We had quite an illumination here last night about 12 o’clock—by part of the city of Petersburg being on fire. Some of our large 200 pound shells set it on fire. We could see the fire plain and hear the fire bells ringing. No doubt it caused great excitement. I was looking at the flames of the burning buildings. How very bad we would feel if the rebs was within one mile of Aurora and throwing 200 pound shells into the city—as we do Petersburg—The city is just on the western slope of a hill that hides the plain view of the city from us. We can see 4 very large steeples from our rifle pits.
We have got over a thousand men every day and night working on large forts and digging underground roads—they are called (cover roads). They are large trenches dug 8 ft. deep and 14 ft. wide to the rifle pits and forts—so that ammunition and troops can be taken to the rifle pits ad forts without being in any danger. We have a road dug from our rifle pits to the rear where our camp is. When we are relieved from the front it is over a half mile long. We now can go all the way—8 ft, under ground and out of danger. It takes a great deal of work to do all this. Our Brig. has to be in the front works three days, then are relieved by the 2nd Brig. while we go to the rear to rest, but we did not get much rest the last time we was back—for we had to work on the roads and forts every day. We are in the rifle pits now but we will be relieved tonight.
Lieut. Hall, Mort, and myself have got a bomb proof house made so we feel quite safe. Mortar firing has been quite brisk for two or three days from both sides. We can see our mortar shells burst right in the rebel breastworks. It makes the Johnnies run every way. They burst a good many in our works, but I have not seen anyone hurt yet.
We set in our works and amuse our selves by watching our shells setting on fire large houses in the rebel lines. When I was home I thought it would be awful to be so close to our enemy, under range of a thousand guns. I thought a person could not enjoy himself atall, but I find that it is all a mistake for we have a good deal of fun and pass away the time quite pleasantly. We all set and talk about home and about what we have seen until the hours pass away very fast. For the last 4 or 5 nights we have to we have to keep one third of a company up at a time and after three o’clock in the morning, all of the cos. Must be up with accoutrements on so as to be ready if the rebs was to attack us—We have to be on our guard for fear of being surprised. After daylight we can set in our rifle pits or be near them—On our right in front of the 9th Corps. They keep up a continued firing from their works.
It is fun to see the boys run to get into their bomb proof houses when the rebs throw mortar shells over at us. If we look right close we can see them coming. They are throwing them at us now while I am writing. Three of them has just bursted not more than 30 or 40 yards from our Co. but no one hurt—We have had a very nice rain a few days ago, which has made the weather quite cool and pleasant.
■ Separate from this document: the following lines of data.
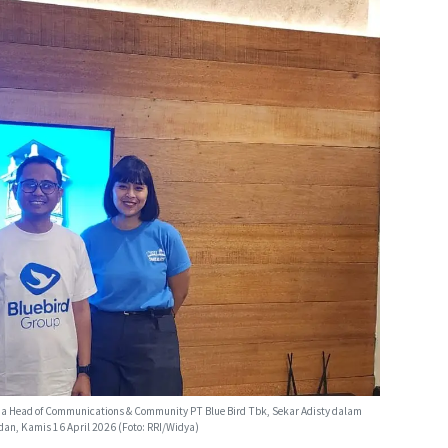
a Head of Communications & Community PT Blue Bird Tbk, Sekar Adisty dalam
dan, Kamis 16 April 2026 (Foto: RRI/Widya)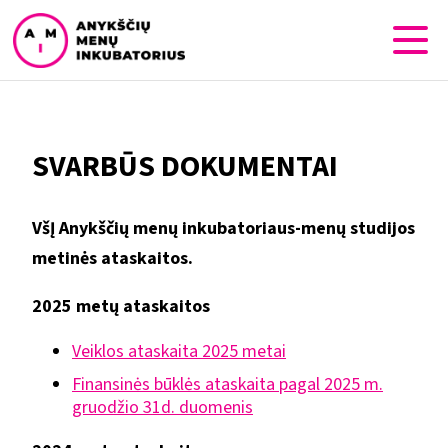
SVARBŪS DOKUMENTAI
VšĮ Anykščių menų inkubatoriaus-menų studijos
metinės ataskaitos.
2025 metų ataskaitos
Veiklos ataskaita 2025 metai
Finansinės būklės ataskaita pagal 2025 m.
gruodžio 31d. duomenis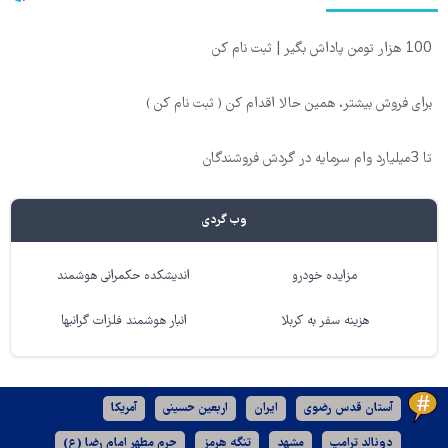
100 هزار تومن پاداش بگیر | ثبت نام کن
برای فروش بیشتر، همین حالا اقدام کن ( ثبت نام کن )
تا 3میلیارد وام سرمایه در گردش فروشندگان
وب گردی
مزایده خودرو
اندیشکده حکمرانی هوشمند
هزینه سفر به کربلا
انبار هوشمند فلزات گرانبها
آستان قدس رضوی
ایران
اربعین حسینی
آمریکا
دونالد ترامپ
مشهد
تنگه هرمز
حرم مطهر امام رضا (ع)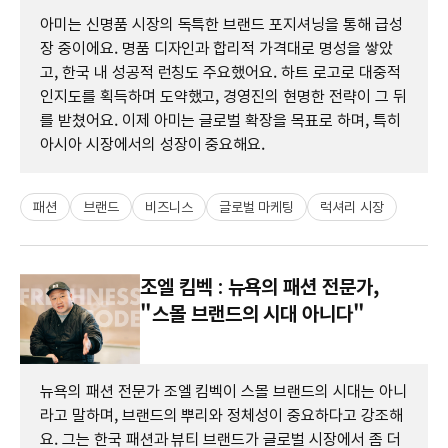
아미는 신명품 시장의 독특한 브랜드 포지셔닝을 통해 급성
장 중이에요. 명품 디자인과 합리적 가격대로 명성을 쌓았
고, 한국 내 성공적 런칭도 주요했어요. 하트 로고로 대중적
인지도를 획득하며 도약했고, 경영진의 현명한 전략이 그 뒤
를 받쳤어요. 이제 아미는 글로벌 확장을 목표로 하며, 특히
아시아 시장에서의 성장이 중요해요.
패션
브랜드
비즈니스
글로벌 마케팅
럭셔리 시장
조엘 킴벡 : 뉴욕의 패션 전문가,
"스몰 브랜드의 시대 아니다"
뉴욕의 패션 전문가 조엘 킴벡이 스몰 브랜드의 시대는 아니
라고 말하며, 브랜드의 뿌리와 정체성이 중요하다고 강조해
요. 그는 한국 패션과 뷰티 브랜드가 글로벌 시장에서 좀 더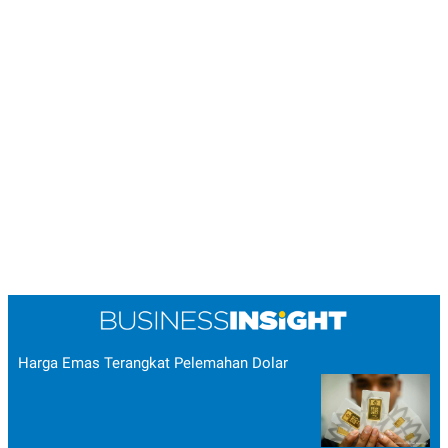
Harga Emas Terangkat Pelemahan Dolar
We got our photo album and all the pictures that we lost the first day in the Wilderness. I think more of them now than I did before—because Ma and Pa, Ida and her room mates, and all that was in the Album was captured and went to Dixie and again recaptured. The rebel that got them was killed in one of the battles of the Wilderness.
I have nothing more of importance to write so I will stop scribbling for the present. Mort wrote to you a few days ago. We are both well and in good spirits.
I don’t expect that I will get to come home with the regiment. I see in the papers that Gov. Morten has been trying to get us home with the regt. But the Secretary of War is trying [to] act the rascal with us. If I don’t get home with the regt. I will try and get a easy place to stay in the rest of my time. It is only 40 days from today.
Did you ever get that package we sent to you about the first of this month. It had a razor and several articles in it. Please let us know in your next letter so no more this time.
From Dora Longwood
Please excuse pencil marks for I have not got my ink handy at present. Jo is well and doing fine. Tinker is captured.